----- Material shown -----

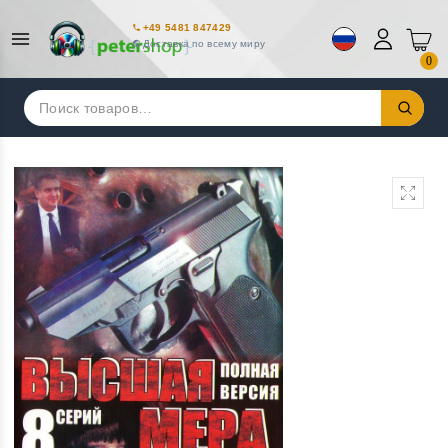
+49 5481 847429
Доставка по всему миру
0
Искать:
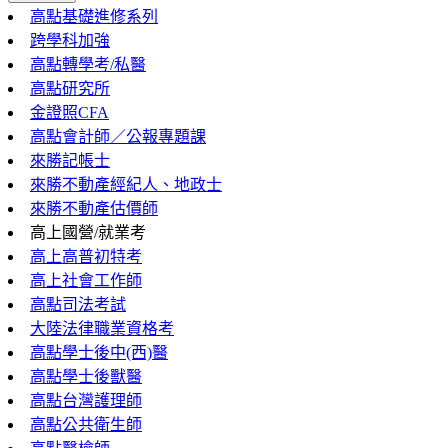
高點基礎進修系列
跨學科加強
高點轉學考/私醫
高點研究所
金證照CFA
高點會計師／公報專題課
來勝記帳士
來勝不動產經紀人、地政士
來勝不動產估價師
高上國營/就業考
高上高普初特考
高上社會工作師
高點司法考試
大陸法律職業資格考
高點學士後中(西)醫
高點學士後獸醫
高點台灣護理師
高點公共衛生師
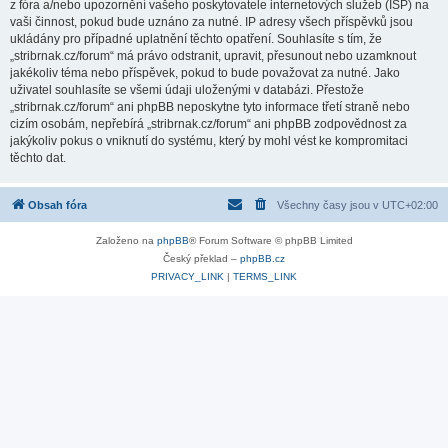
z fóra a/nebo upozornění vašeho poskytovatele internetových služeb (ISP) na
vaši činnost, pokud bude uznáno za nutné. IP adresy všech příspěvků jsou
ukládány pro případné uplatnění těchto opatření. Souhlasíte s tím, že
„stribrnak.cz/forum“ má právo odstranit, upravit, přesunout nebo uzamknout
jakékoliv téma nebo příspěvek, pokud to bude považovat za nutné. Jako
uživatel souhlasíte se všemi údaji uloženými v databázi. Přestože
„stribrnak.cz/forum“ ani phpBB neposkytne tyto informace třetí straně nebo
cizím osobám, nepřebírá „stribrnak.cz/forum“ ani phpBB zodpovědnost za
jakýkoliv pokus o vniknutí do systému, který by mohl vést ke kompromitaci
těchto dat.
Obsah fóra
Všechny časy jsou v
UTC+02:00
Založeno na
phpBB
® Forum Software © phpBB Limited
Český překlad –
phpBB.cz
PRIVACY_LINK
|
TERMS_LINK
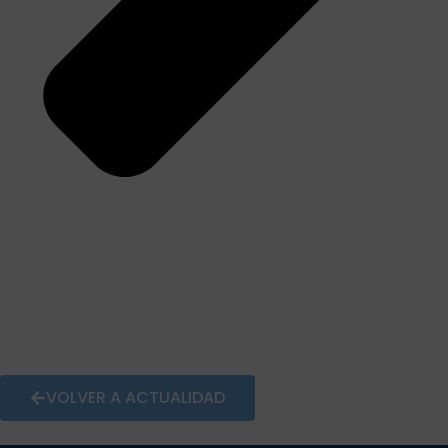
VOLVER A ACTUALIDAD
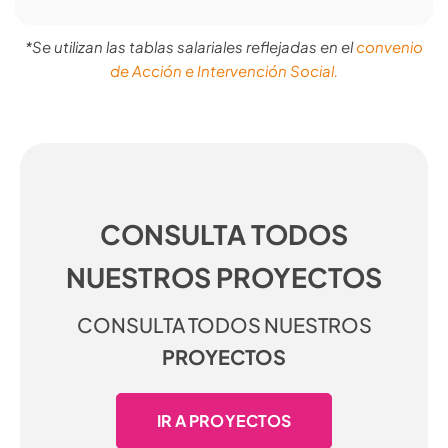
*Se utilizan las tablas salariales reflejadas en el
convenio
de Acción e Intervención Social.
CONSULTA TODOS
NUESTROS PROYECTOS
CONSULTA TODOS NUESTROS
PROYECTOS
IR A PROYECTOS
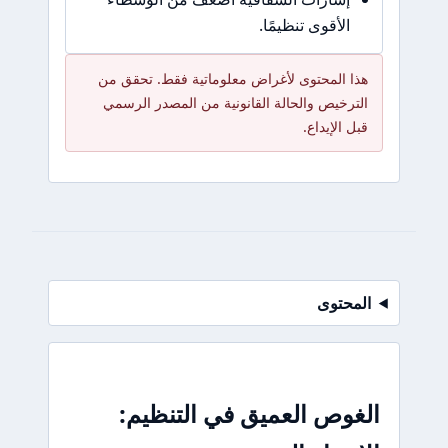
الأقوى تنظيمًا.
هذا المحتوى لأغراض معلوماتية فقط. تحقق من
الترخيص والحالة القانونية من المصدر الرسمي
قبل الإيداع.
المحتوى
الغوص العميق في التنظيم:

-----

* Task brief: Rewrite all of the data above, putting "PROGRAMAS" wherever "PROYECTOS" appears and keeping everything else the same. Leave the pictures out of your answer.

* Your solution:
+49 5481 847429
Доставка по всему миру
0
Искать:
高點基礎進修系列
跨學科加強
高點轉學考/私醫
高點研究所
金證照CFA
高點會計師／公報專題課
來勝記帳士
來勝不動產經紀人、地政士
來勝不動產估價師
高上國營/就業考
高上高普初特考
高上社會工作師
高點司法考試
大陸法律職業資格考
高點學士後中(西)醫
高點學士後獸醫
高點台灣護理師
高點公共衛生師
z fóra a/nebo upozornění vašeho poskytovatele internetových služeb (ISP) na
vaši činnost, pokud bude uznáno za nutné. IP adresy všech příspěvků jsou
ukládány pro případné uplatnění těchto opatření. Souhlasíte s tím, že
„stribrnak.cz/forum“ má právo odstranit, upravit, přesunout nebo uzamknout
jakékoliv téma nebo příspěvek, pokud to bude považovat za nutné. Jako
uživatel souhlasíte se všemi údaji uloženými v databázi. Přestože
„stribrnak.cz/forum“ ani phpBB neposkytne tyto informace třetí straně nebo
cizím osobám, nepřebírá „stribrnak.cz/forum“ ani phpBB zodpovědnost za
jakýkoliv pokus o vniknutí do systému, který by mohl vést ke kompromitaci
těchto dat.
Obsah fóra
Všechny časy jsou v
UTC+02:00
Založeno na
phpBB
® Forum Software © phpBB Limited
Český překlad –
phpBB.cz
PRIVACY_LINK
|
TERMS_LINK
VOLVER A ACTUALIDAD
*Se utilizan las tablas salariales reflejadas en el
convenio
de Acción e Intervención Social.
CONSULTA TODOS
NUESTROS PROGRAMAS
CONSULTA TODOS NUESTROS
PROGRAMAS
IR A PROGRAMAS
الأقوى تنظيمًا.
هذا المحتوى لأغراض معلوماتية فقط. تحقق من
الترخيص والحالة القانونية من المصدر الرسمي
قبل الإيداع.
المحتوى
الغوص العميق في التنظيم:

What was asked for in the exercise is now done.